What you need to do: Please write out all the data that follows exactly, without the pictures.

Extracted data entries:
Content starts
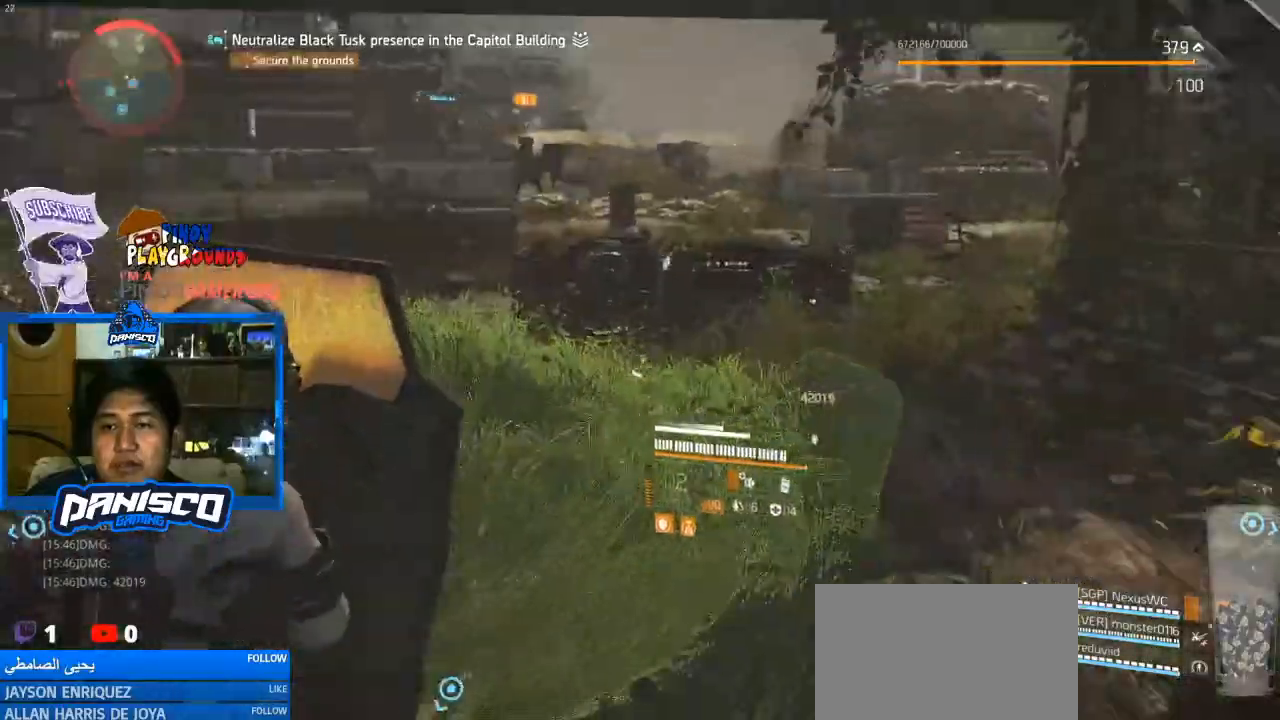
{"keys": ["d", "s"], "mouse": [], "events": []}
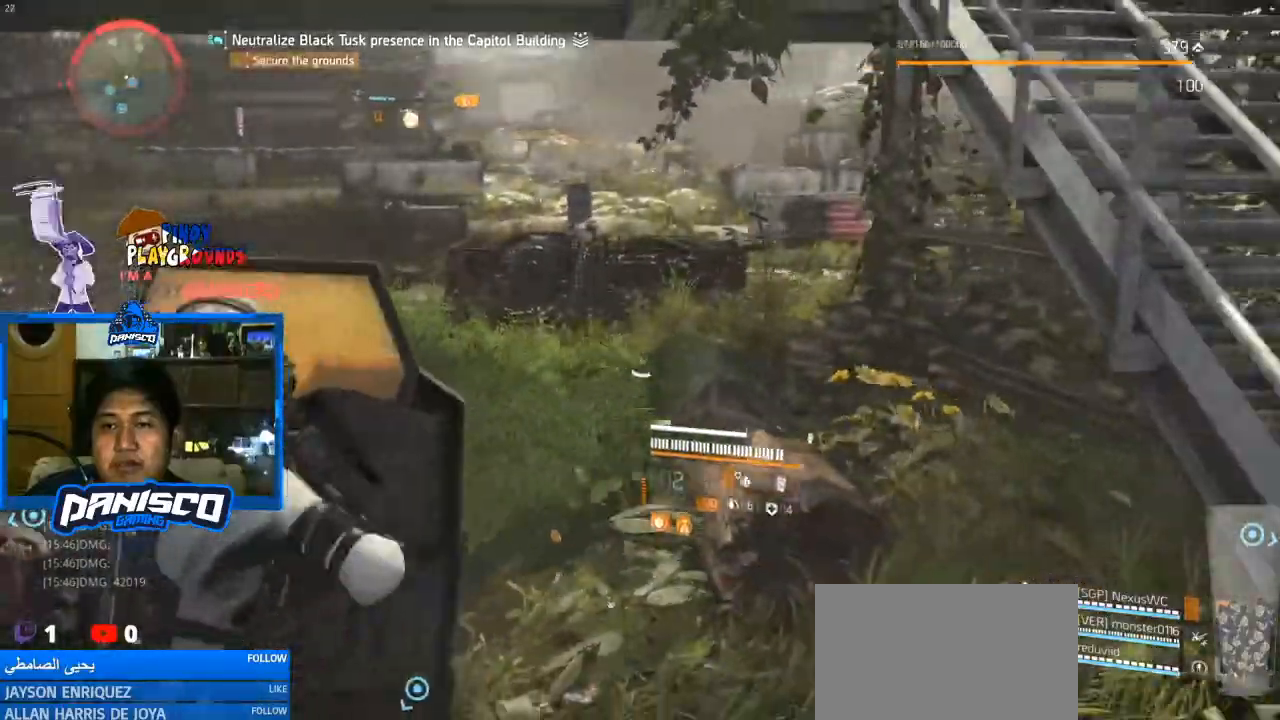
{"keys": ["a", "w"], "mouse": [], "events": [[200, "a", "down"], [200, "d", "up"], [333, "s", "up"], [467, "w", "down"]]}
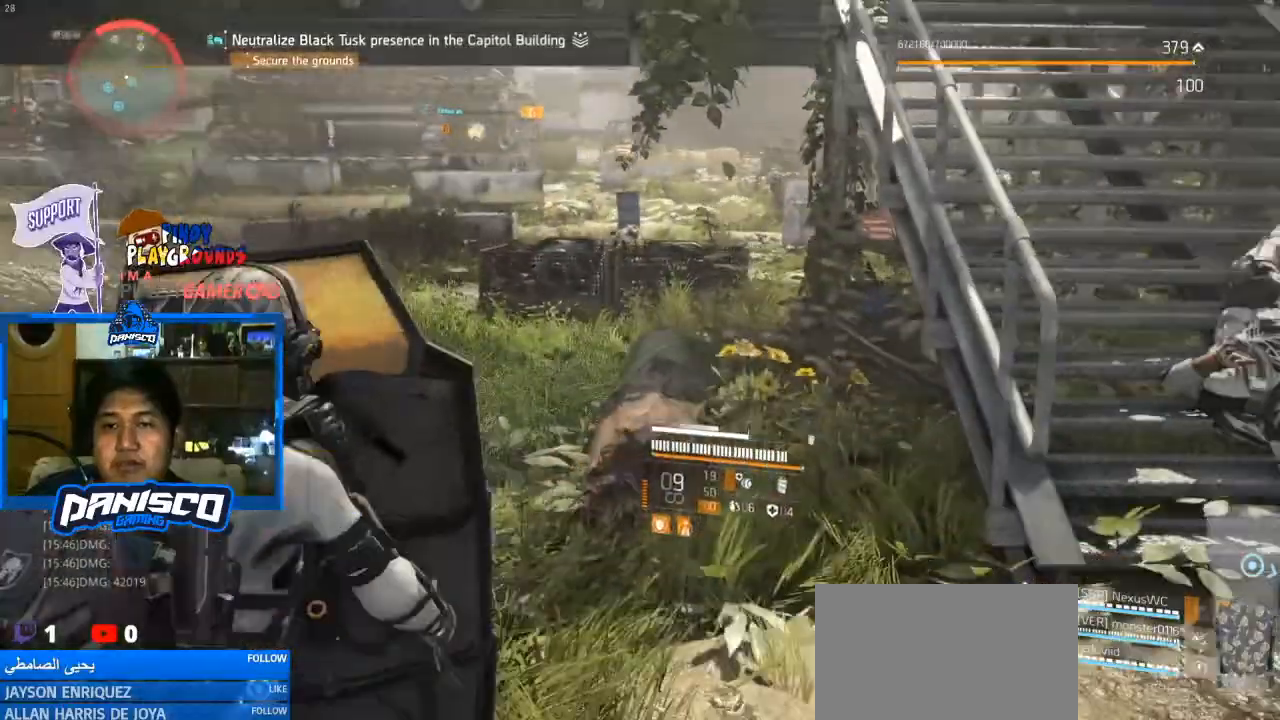
{"keys": ["e", "w"], "mouse": [], "events": [[333, "a", "up"], [467, "e", "down"]]}
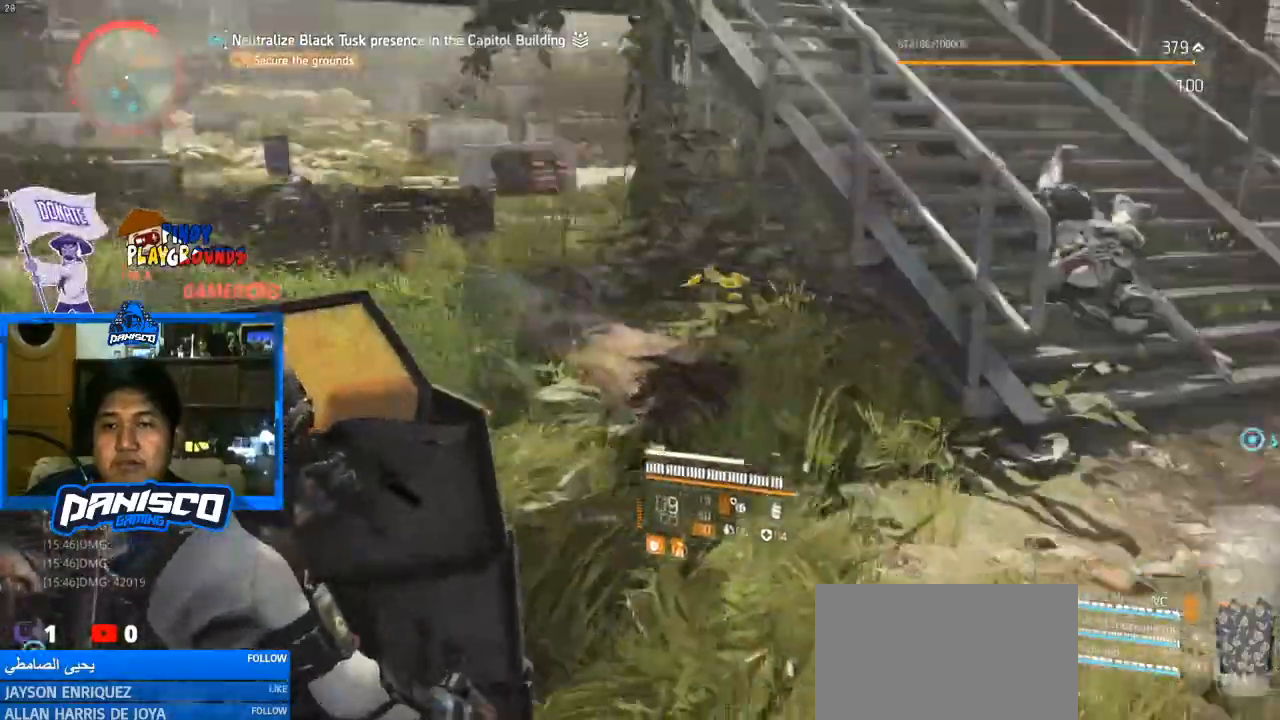
{"keys": ["d"], "mouse": [], "events": [[100, "w", "up"], [133, "e", "up"], [133, "w", "down"], [233, "d", "down"], [300, "w", "up"]]}
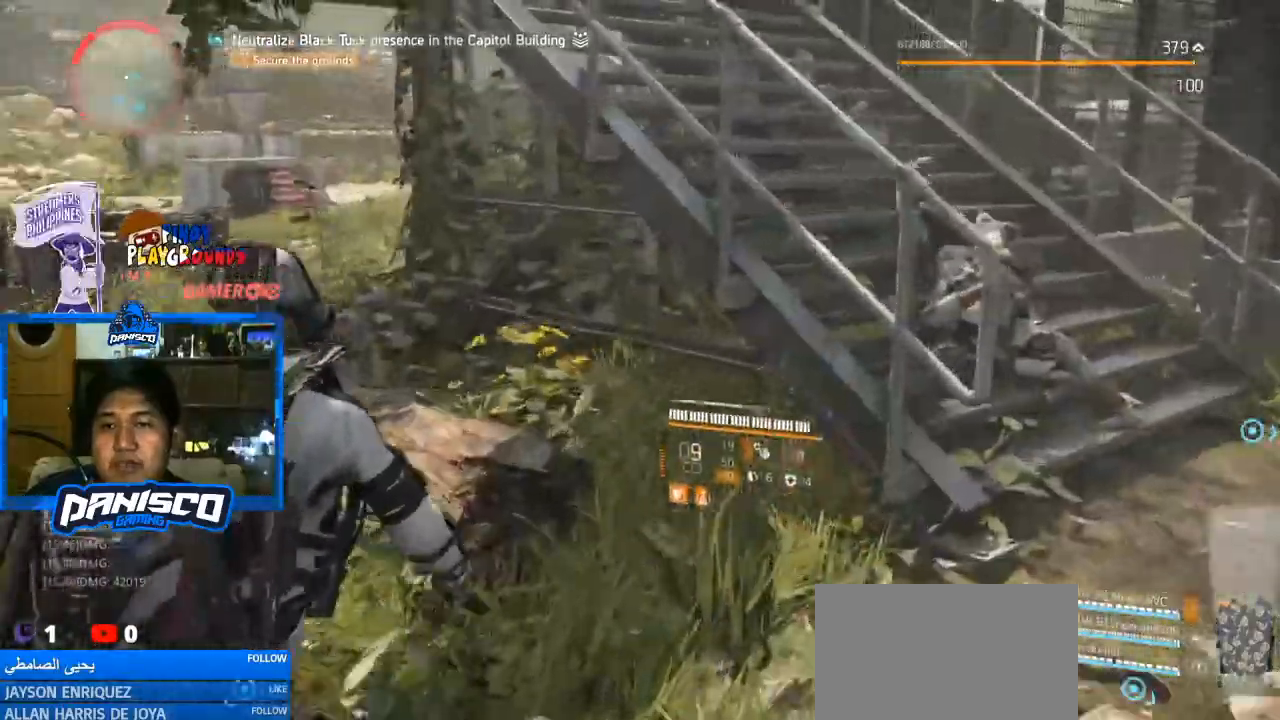
{"keys": ["d"], "mouse": [], "events": []}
Content ends
Answer to the problem:
{"keys": ["d", "s"], "mouse": [], "events": []}
{"keys": ["a", "w"], "mouse": [], "events": [[200, "a", "down"], [200, "d", "up"], [333, "s", "up"], [467, "w", "down"]]}
{"keys": ["e", "w"], "mouse": [], "events": [[333, "a", "up"], [467, "e", "down"]]}
{"keys": ["d"], "mouse": [], "events": [[100, "w", "up"], [133, "e", "up"], [133, "w", "down"], [233, "d", "down"], [300, "w", "up"]]}
{"keys": ["d"], "mouse": [], "events": []}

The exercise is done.